MOGADISHU: A former senior Somali militant leader was arrested on Thursday, the government said, less than a week before he was scheduled to run for a regional presidency.
The government accused Muktar Robow, who defected from the extremist Al-Shabab movement last year, of “organizing a militia” in Baidoa, the capital of the southwestern Bay region, and seeking to “undermine stability.”
“These actions indicate that he never relinquished his extremist ideologies and is ready to harm the Somali people again,” the government said in a statement.
Authorities had been attempting to prevent Robow from standing in the December 19 election because he remains subject to US sanctions for his time as deputy leader of Shabab.
The Al-Qaeda affiliate Shabab has been fighting to overthrow the internationally backed government for more than a decade.
Police sources speaking on condition of anonymity told AFP that Robow had been arrested in Baidoa and taken to the capital Mogadishu.
Baidoa residents told AFP that hundreds of supporters took to the streets in protest of the detention of Robow, who enjoys the support of several clans and is regarded as a serious candidate for the region’s leader.
Sporadic gunfire was heard in the city, the residents said.
“This is a violation of democracy, Robow was standing in his region and his people wanted him. The government has no right to arrest him, this will lead to violence,” said Mohamed Sheik Ali, a Baidoa resident told AFP.
“The people are burning tires and the police are firing gunshots to disperse them. There is gunfire and there are casualties as well,” said Osman Adan, another witness.
“Armed militia and supporters of Robow have reportedly clashed with the police and the situation in town is tense as we speak,” he added.

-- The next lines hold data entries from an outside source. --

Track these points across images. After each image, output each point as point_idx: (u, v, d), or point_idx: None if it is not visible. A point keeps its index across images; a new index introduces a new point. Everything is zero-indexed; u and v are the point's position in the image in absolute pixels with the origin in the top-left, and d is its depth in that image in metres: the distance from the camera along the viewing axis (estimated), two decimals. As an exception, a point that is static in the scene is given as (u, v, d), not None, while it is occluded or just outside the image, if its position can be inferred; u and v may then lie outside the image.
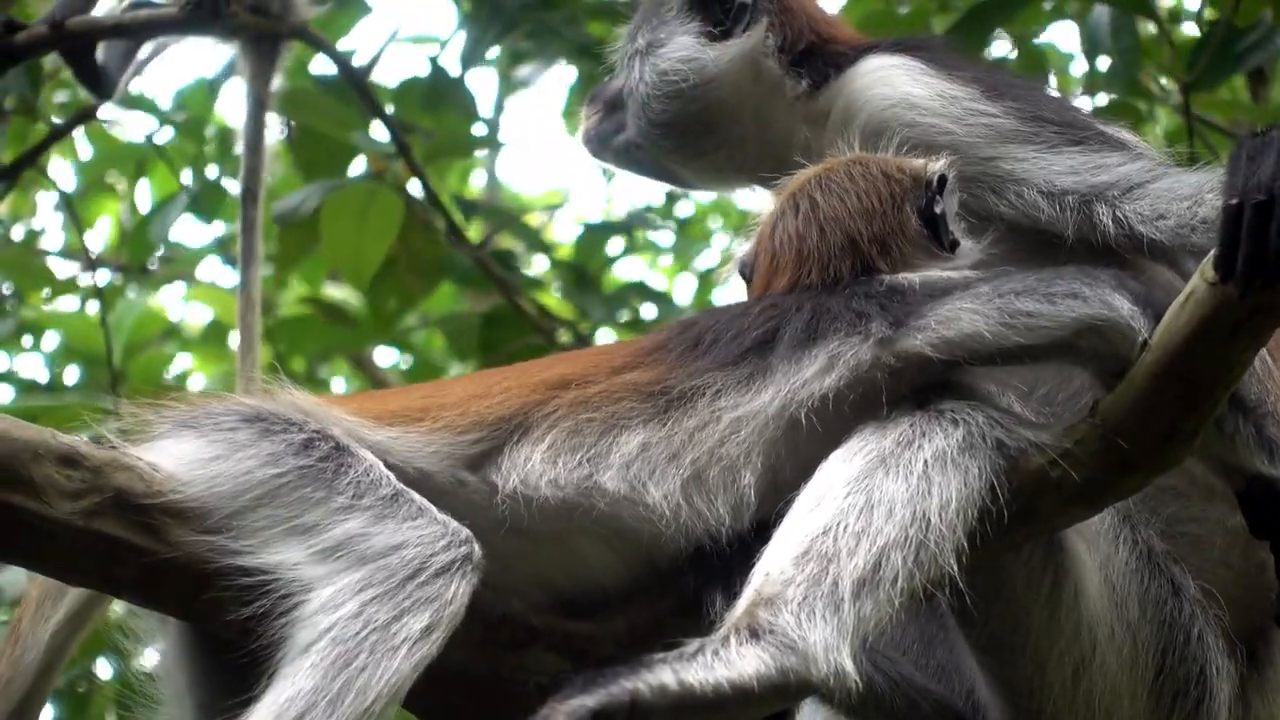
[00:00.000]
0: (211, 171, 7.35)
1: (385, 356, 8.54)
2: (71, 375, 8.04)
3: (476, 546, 2.94)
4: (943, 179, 3.36)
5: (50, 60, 6.00)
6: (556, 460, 3.06)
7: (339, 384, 8.42)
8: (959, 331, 3.09)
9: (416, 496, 2.97)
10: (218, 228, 8.12)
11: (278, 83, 6.08)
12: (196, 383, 8.34)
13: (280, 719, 2.77)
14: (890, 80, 3.65)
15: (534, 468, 3.06)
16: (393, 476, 2.98)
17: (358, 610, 2.83)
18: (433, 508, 2.96)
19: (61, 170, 8.26)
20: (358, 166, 6.40)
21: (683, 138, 3.80)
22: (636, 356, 3.20)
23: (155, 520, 2.98)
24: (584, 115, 3.94)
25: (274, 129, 6.24)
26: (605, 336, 7.36)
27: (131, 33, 5.68)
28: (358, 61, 6.23)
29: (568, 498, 3.05)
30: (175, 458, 3.00)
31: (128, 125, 8.19)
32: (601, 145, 3.91)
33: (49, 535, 2.96)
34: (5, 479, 2.93)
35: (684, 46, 3.78)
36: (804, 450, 3.12)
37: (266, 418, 3.01)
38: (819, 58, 3.78)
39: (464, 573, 2.90)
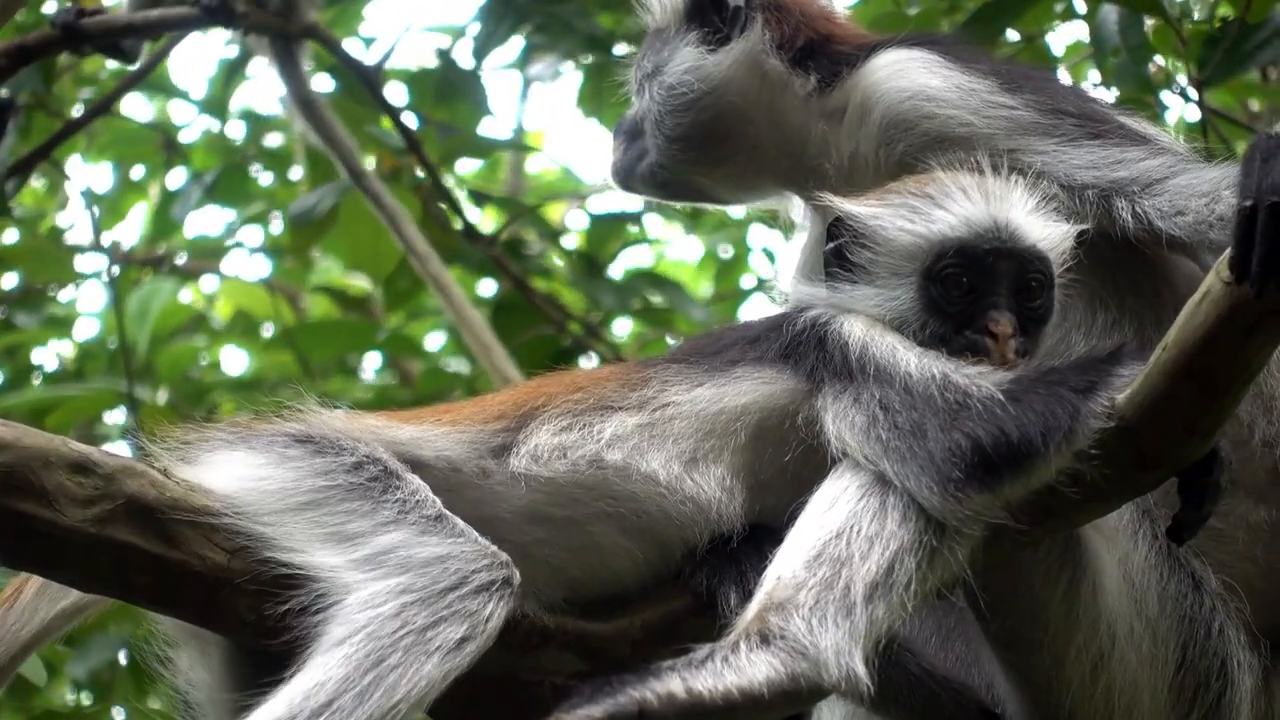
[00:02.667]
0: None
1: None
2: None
3: (516, 572, 2.96)
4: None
5: (64, 56, 6.02)
6: (563, 436, 3.12)
7: (369, 369, 8.44)
8: (840, 433, 3.10)
9: (459, 520, 3.00)
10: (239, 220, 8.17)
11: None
12: (225, 372, 8.38)
13: (308, 701, 2.80)
14: (907, 73, 3.62)
15: (543, 443, 3.12)
16: (438, 501, 3.02)
17: (396, 611, 2.86)
18: (474, 531, 2.99)
19: (91, 169, 8.32)
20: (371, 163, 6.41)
21: (701, 149, 3.80)
22: (624, 365, 3.34)
23: (170, 527, 3.00)
24: (610, 151, 3.95)
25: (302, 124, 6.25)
26: (617, 326, 7.36)
27: (144, 31, 5.69)
28: (372, 54, 6.25)
29: (578, 472, 3.11)
30: (223, 467, 3.04)
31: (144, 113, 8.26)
32: (629, 176, 3.91)
33: (61, 543, 2.97)
34: (16, 486, 2.94)
35: (686, 58, 3.78)
36: (775, 459, 3.16)
37: (316, 440, 3.06)
38: (823, 54, 3.76)
39: (502, 595, 2.93)
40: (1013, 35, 5.53)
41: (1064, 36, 6.75)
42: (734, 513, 3.14)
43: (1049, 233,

Robow’s run for office has exposed the tensions between Somalia’s federal states, which want greater autonomy from a national administration keen to safeguard its central powers.

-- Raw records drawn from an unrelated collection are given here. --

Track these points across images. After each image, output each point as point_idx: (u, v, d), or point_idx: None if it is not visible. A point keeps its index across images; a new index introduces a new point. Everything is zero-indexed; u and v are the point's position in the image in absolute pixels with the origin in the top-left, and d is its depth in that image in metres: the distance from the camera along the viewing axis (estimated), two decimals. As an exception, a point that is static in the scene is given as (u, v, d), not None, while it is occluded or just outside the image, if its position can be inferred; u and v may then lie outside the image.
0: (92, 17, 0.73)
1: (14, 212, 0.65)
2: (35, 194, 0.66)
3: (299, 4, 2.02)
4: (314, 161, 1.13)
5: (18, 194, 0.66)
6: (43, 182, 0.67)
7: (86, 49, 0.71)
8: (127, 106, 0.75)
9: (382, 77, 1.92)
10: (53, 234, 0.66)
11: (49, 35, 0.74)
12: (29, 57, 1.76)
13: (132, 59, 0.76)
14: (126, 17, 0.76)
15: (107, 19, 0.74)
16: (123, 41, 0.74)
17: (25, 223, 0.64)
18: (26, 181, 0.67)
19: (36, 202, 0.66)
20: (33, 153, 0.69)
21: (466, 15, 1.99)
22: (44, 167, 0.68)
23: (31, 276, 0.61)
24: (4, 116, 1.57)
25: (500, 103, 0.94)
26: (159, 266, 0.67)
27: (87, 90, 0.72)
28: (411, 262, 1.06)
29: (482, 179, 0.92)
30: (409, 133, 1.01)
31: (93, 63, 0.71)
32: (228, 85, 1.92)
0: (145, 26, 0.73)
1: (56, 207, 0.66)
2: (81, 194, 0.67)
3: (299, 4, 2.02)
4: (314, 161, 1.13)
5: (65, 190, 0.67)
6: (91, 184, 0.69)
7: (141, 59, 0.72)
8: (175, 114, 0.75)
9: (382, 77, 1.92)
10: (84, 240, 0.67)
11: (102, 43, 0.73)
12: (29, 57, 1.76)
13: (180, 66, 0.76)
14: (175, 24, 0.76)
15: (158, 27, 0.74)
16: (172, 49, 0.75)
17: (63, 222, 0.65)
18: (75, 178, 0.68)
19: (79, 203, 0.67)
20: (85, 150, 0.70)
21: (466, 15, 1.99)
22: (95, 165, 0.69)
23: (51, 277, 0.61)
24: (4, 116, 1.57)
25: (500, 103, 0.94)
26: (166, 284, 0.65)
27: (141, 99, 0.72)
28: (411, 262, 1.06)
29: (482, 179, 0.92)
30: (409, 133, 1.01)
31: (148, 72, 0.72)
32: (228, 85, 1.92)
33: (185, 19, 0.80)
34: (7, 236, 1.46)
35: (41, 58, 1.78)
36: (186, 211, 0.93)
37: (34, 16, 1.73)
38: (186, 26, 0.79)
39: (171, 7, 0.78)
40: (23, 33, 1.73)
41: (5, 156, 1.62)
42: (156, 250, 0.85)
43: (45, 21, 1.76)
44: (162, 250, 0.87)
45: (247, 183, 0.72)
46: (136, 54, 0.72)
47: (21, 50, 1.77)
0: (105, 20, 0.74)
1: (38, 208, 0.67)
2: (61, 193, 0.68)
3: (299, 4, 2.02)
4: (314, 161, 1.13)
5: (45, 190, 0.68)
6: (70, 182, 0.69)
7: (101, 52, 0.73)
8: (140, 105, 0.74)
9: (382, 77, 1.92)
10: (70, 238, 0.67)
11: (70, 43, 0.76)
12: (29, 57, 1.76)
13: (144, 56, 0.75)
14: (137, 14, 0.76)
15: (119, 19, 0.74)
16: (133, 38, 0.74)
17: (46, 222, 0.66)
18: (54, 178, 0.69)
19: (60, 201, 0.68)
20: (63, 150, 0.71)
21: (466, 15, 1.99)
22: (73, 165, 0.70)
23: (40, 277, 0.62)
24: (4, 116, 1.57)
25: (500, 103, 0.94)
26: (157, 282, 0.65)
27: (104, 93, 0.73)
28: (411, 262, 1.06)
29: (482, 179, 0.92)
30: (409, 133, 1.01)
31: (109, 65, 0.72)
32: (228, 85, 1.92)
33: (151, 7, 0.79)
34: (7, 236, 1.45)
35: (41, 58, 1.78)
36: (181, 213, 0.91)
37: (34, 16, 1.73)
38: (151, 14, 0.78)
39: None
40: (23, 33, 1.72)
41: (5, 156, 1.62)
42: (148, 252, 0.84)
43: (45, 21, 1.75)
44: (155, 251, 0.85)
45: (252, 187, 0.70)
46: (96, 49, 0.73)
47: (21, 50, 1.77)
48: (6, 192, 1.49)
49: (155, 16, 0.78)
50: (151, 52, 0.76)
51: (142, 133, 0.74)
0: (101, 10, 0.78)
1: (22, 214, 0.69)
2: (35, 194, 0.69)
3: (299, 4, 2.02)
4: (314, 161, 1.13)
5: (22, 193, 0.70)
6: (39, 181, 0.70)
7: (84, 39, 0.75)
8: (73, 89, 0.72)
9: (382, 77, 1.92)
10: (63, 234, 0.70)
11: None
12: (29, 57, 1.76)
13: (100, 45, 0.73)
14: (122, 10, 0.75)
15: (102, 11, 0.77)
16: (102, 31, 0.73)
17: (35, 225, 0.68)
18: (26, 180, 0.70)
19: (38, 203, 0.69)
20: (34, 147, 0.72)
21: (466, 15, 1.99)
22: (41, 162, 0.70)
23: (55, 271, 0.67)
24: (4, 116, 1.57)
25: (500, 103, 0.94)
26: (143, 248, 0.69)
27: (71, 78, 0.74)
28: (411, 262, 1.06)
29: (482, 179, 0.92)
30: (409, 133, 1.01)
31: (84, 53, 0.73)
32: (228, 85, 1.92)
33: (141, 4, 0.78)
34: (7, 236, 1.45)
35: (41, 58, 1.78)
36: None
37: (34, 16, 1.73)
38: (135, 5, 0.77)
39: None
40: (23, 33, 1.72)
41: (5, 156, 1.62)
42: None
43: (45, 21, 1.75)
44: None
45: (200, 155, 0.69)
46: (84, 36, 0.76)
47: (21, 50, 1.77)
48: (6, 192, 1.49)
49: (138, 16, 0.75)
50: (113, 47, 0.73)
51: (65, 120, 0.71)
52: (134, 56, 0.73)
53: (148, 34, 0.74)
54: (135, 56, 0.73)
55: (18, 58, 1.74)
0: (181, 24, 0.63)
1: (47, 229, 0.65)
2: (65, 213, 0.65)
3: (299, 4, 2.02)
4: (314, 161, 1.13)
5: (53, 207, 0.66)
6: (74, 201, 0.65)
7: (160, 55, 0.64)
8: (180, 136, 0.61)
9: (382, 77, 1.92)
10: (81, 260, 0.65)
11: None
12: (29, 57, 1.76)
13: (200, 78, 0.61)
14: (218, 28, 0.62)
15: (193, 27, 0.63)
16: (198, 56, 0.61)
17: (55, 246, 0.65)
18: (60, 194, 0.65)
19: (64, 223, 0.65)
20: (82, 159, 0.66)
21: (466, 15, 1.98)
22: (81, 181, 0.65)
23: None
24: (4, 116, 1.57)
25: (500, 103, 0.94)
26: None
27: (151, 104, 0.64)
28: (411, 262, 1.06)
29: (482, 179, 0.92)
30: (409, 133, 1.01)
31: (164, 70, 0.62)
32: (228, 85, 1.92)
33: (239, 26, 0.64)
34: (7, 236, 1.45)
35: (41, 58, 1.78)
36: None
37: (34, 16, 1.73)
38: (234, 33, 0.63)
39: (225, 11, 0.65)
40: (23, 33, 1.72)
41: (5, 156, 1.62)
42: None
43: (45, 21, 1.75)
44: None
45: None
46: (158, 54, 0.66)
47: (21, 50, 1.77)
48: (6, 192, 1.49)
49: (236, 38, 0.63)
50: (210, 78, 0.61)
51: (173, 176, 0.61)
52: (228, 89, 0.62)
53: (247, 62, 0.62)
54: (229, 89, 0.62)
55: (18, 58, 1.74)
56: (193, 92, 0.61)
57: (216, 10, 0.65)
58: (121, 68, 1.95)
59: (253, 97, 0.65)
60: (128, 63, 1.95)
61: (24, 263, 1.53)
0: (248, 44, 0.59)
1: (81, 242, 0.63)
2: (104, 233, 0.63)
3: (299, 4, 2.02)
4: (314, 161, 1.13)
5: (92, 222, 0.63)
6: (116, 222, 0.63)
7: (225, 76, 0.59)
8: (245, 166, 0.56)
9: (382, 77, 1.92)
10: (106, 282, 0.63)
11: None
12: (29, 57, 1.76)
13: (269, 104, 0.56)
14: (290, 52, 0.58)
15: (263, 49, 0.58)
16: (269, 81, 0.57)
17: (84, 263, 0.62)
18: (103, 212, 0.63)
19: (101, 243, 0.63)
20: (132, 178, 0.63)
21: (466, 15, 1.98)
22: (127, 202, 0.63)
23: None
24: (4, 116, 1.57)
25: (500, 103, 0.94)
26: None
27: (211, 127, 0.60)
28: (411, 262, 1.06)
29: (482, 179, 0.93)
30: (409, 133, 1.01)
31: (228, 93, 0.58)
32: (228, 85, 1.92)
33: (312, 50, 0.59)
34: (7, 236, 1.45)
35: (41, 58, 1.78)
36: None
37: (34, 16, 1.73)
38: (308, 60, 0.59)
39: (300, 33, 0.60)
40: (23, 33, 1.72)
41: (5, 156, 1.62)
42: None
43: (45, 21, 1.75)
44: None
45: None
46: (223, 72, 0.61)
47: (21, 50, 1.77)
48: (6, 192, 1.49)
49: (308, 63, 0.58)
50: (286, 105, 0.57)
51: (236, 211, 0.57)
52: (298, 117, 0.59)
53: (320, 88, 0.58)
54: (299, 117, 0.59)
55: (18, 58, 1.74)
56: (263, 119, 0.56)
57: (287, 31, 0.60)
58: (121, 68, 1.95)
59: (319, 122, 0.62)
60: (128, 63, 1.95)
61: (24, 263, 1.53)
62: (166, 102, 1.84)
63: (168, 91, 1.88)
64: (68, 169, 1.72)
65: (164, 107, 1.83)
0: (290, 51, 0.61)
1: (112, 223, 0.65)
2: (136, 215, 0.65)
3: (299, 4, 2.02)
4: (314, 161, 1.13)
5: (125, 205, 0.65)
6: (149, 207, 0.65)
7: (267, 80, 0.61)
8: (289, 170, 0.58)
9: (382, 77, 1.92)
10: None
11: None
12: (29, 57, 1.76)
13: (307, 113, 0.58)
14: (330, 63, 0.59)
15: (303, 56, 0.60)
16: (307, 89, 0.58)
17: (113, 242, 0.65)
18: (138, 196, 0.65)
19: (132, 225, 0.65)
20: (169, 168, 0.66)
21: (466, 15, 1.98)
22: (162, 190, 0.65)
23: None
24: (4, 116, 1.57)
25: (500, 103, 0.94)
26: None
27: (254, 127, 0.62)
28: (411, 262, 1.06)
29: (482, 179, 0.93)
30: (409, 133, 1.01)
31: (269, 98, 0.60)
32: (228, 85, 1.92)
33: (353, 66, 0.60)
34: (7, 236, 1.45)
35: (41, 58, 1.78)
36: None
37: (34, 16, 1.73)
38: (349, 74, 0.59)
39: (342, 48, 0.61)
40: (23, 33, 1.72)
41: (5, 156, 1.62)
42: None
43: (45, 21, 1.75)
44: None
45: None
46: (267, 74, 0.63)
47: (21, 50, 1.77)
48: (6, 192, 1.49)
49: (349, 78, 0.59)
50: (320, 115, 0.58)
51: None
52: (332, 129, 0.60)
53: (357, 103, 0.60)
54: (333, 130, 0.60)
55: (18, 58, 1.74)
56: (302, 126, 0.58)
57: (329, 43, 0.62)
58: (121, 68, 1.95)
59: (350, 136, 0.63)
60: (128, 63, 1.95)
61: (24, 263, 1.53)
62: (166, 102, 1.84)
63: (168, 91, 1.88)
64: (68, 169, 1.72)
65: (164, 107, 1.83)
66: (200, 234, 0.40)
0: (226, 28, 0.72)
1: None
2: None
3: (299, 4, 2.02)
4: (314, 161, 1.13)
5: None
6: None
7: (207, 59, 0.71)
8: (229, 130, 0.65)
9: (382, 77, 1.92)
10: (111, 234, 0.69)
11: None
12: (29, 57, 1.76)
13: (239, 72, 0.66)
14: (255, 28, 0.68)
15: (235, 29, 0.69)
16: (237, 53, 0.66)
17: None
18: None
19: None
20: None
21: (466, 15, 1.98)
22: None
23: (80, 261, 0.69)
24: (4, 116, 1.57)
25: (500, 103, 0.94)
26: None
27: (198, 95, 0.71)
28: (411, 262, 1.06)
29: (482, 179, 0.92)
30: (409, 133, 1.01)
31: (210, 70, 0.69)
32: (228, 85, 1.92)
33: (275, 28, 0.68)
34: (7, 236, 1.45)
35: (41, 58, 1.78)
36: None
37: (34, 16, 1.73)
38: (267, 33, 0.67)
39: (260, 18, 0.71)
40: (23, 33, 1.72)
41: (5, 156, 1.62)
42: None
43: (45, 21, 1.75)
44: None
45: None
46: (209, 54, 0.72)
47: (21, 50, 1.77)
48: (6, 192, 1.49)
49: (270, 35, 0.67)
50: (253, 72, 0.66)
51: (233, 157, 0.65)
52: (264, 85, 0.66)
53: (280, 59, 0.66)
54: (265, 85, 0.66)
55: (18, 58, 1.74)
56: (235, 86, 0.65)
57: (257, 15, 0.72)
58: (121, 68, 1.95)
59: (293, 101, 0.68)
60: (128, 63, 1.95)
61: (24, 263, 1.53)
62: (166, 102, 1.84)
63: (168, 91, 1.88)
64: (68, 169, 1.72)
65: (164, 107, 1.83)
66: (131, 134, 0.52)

Robow defected from the Shabab in August last year. For a time the US government had offered a $5 million (4.4 million euro) bounty for his capture.
In 2013 Robow split from former Shabab leader Ahmed Abdi Godane and sought refuge in the nearby region of Bakool, without completely breaking off links to the group.
Forced out of Mogadishu in 2011, the Shabab have since lost the bulk of their strongholds though they still control vast swathes of mainly rural zones from where they launch guerilla operations on government, security and civilian targets.